Pilatus veroordeelde Jezus tot de dood op het kruis. Jezus trok door de straten van Jeruzalem, met de zware balk van het kruis op Zijn schouder. Toen ze bij een plek buiten de stad kwamen, maakten de soldaten Jezus vast op het kruis en trokken het kruis omhoog totdat het rechtop stond. De soldaten gooiden met dobbelstenen om Jezus’ kleding te krijgen. Jezus voelde alleen nog pijn. Hij kon bijna niet meer zien van de pijn. Vlak bij Hem stonden Zijn moeder en Zijn lieve leerling.
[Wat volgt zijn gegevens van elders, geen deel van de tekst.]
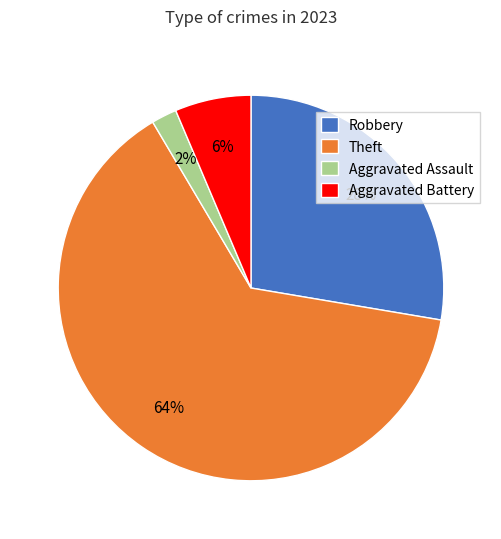

Combined, do Aggravated Battery and Theft account for over 50%?

Yes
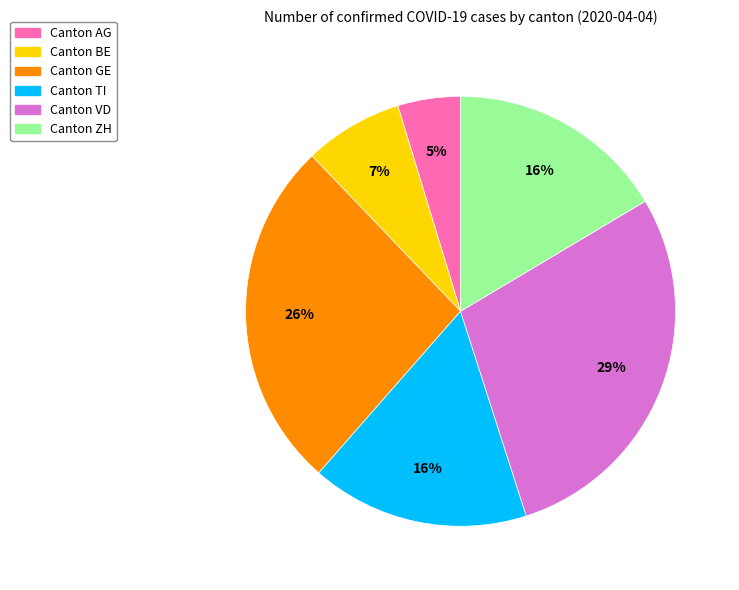

Is there any slice that represents more than half of the pie?

No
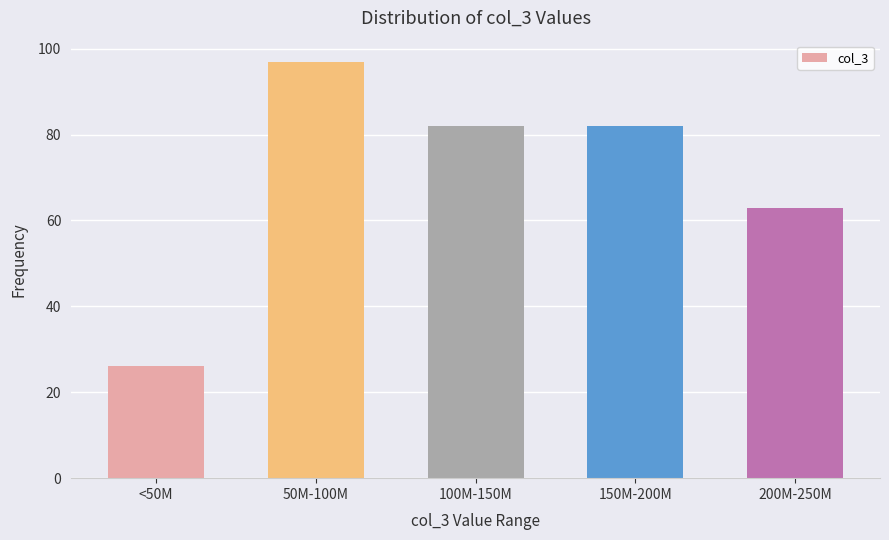

Reading left to right, list all the values displayed in this chart.

26	97	82	82	63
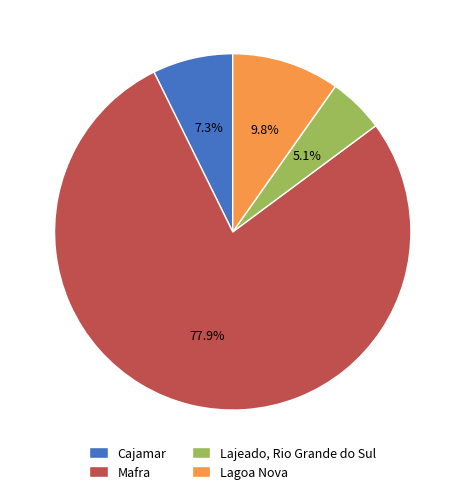

How many slices are in this pie chart?

4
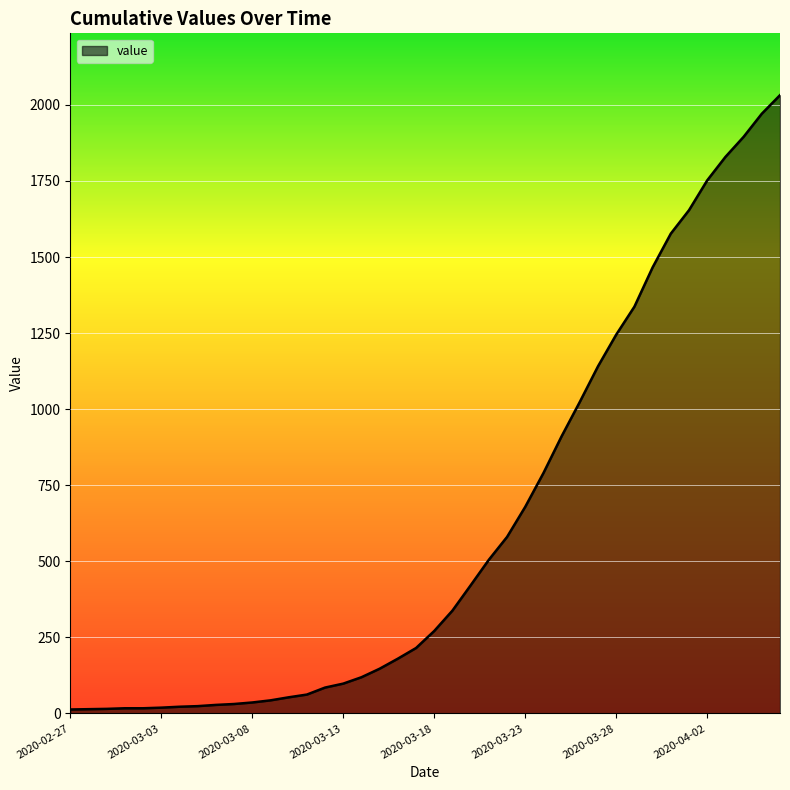

What is the difference between the maximum and minimum values?

2019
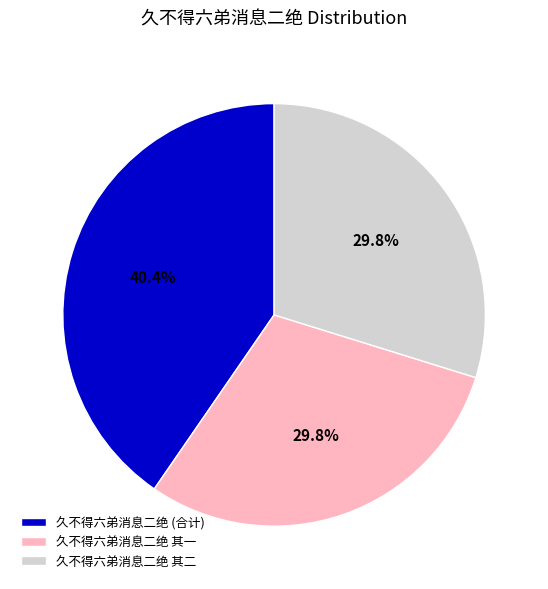

How many slices are in this pie chart?

3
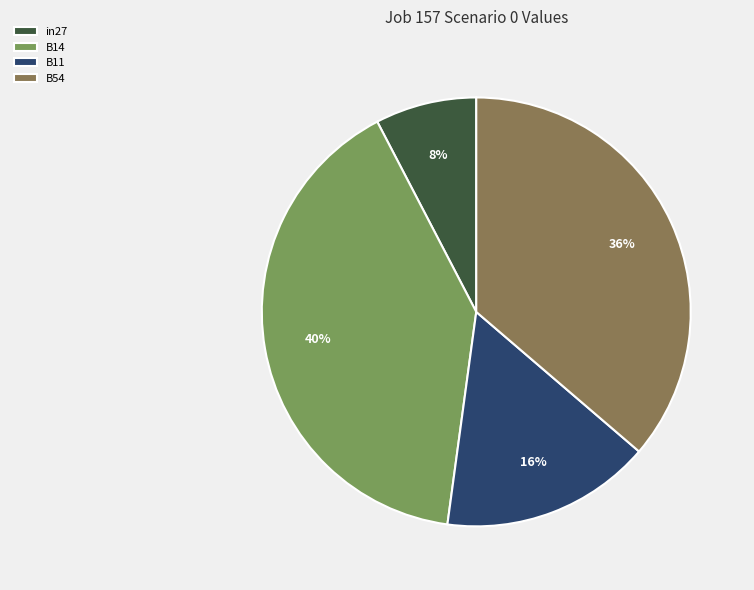

How many slices are in this pie chart?

4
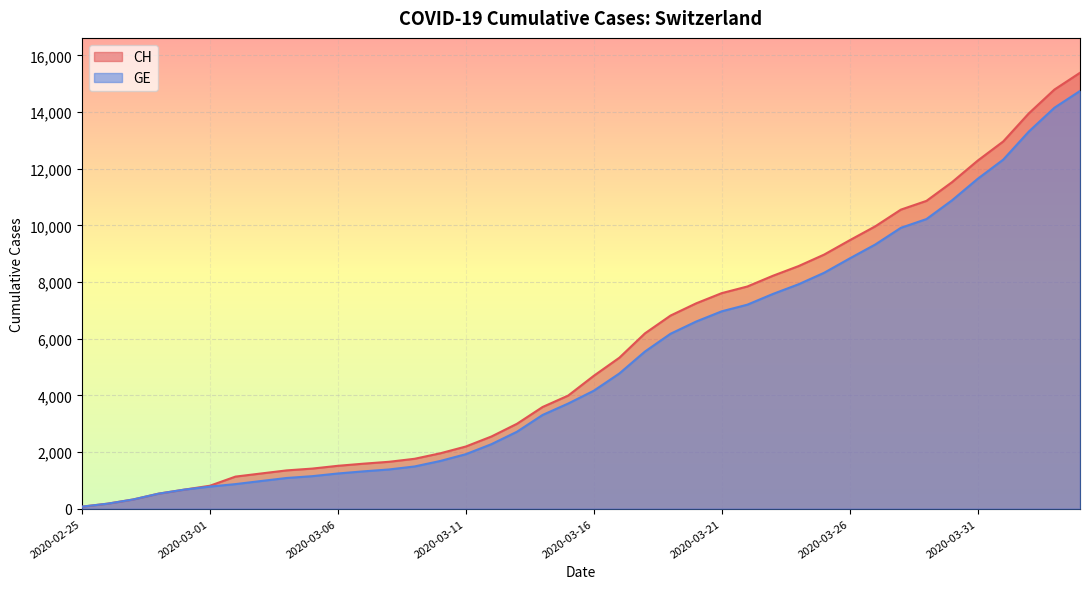

How many data points does each series have?

40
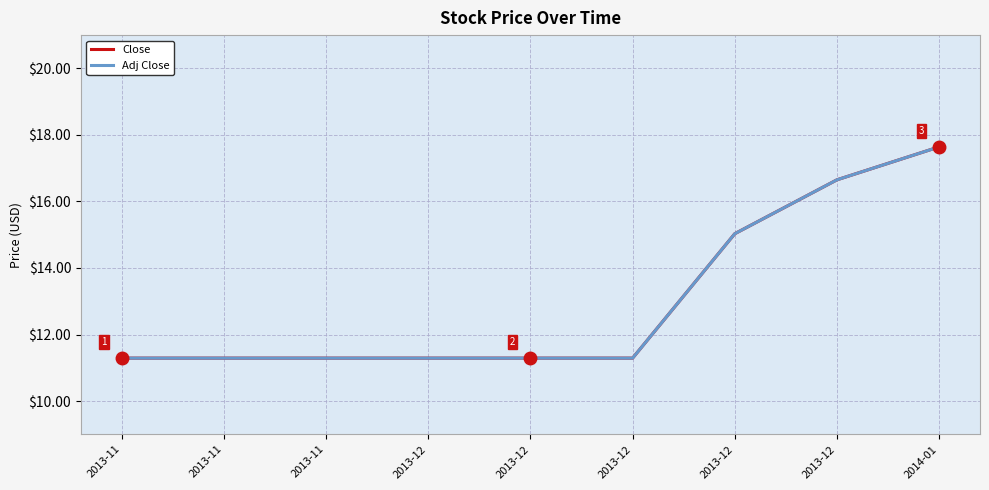

What is the maximum value shown in the chart?

17.6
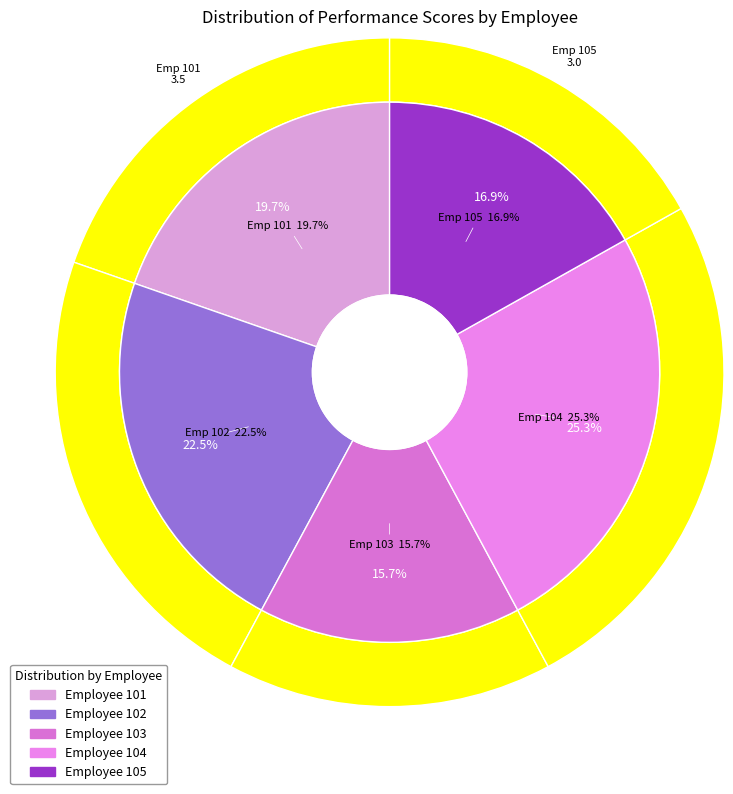

To the nearest percent, what is the difference between the largest and smallest slice percentages?

10%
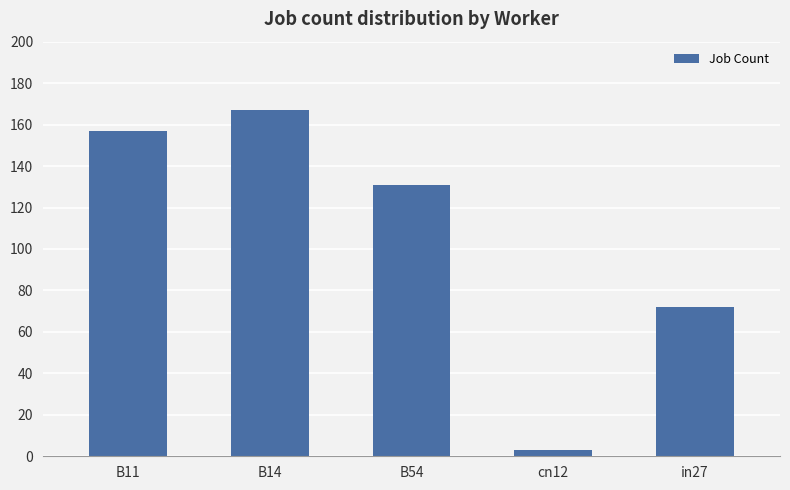

The value at in27 is 72. True or false?

True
Ach, Zijn hart brak toen Hij hun verdriet zag. Ze keken Hem aan, ze wilden Hem helpen, ook al waren ze machteloos. 'Moeder, dat is nu je zoon', zei Jezus tot Zijn moeder. En tot Zijn lieve leerling: 'Jongen, dat is je moeder.' Hij wist dat ze elkaar niet in de steek zouden laten. De soldaten staken een spons met zure wijn omhoog en maakten daarmee de lippen van Jezus nat. Het stilde Zijn schreeuwende dorst niet. De pijn werd er niet minder door. Ik ben aan het einde, dacht Jezus. Heel Mijn leven heb Ik gegeven wat Ik kon. Nu moet Ik alles loslaten. God, vang Mij op. Toen boog Jezus Zijn hoofd en stierf.
STILLE ZATERDAG
Dit is een dag van stilte en rouw. Familie en vrienden rouwen om de dood van Jezus.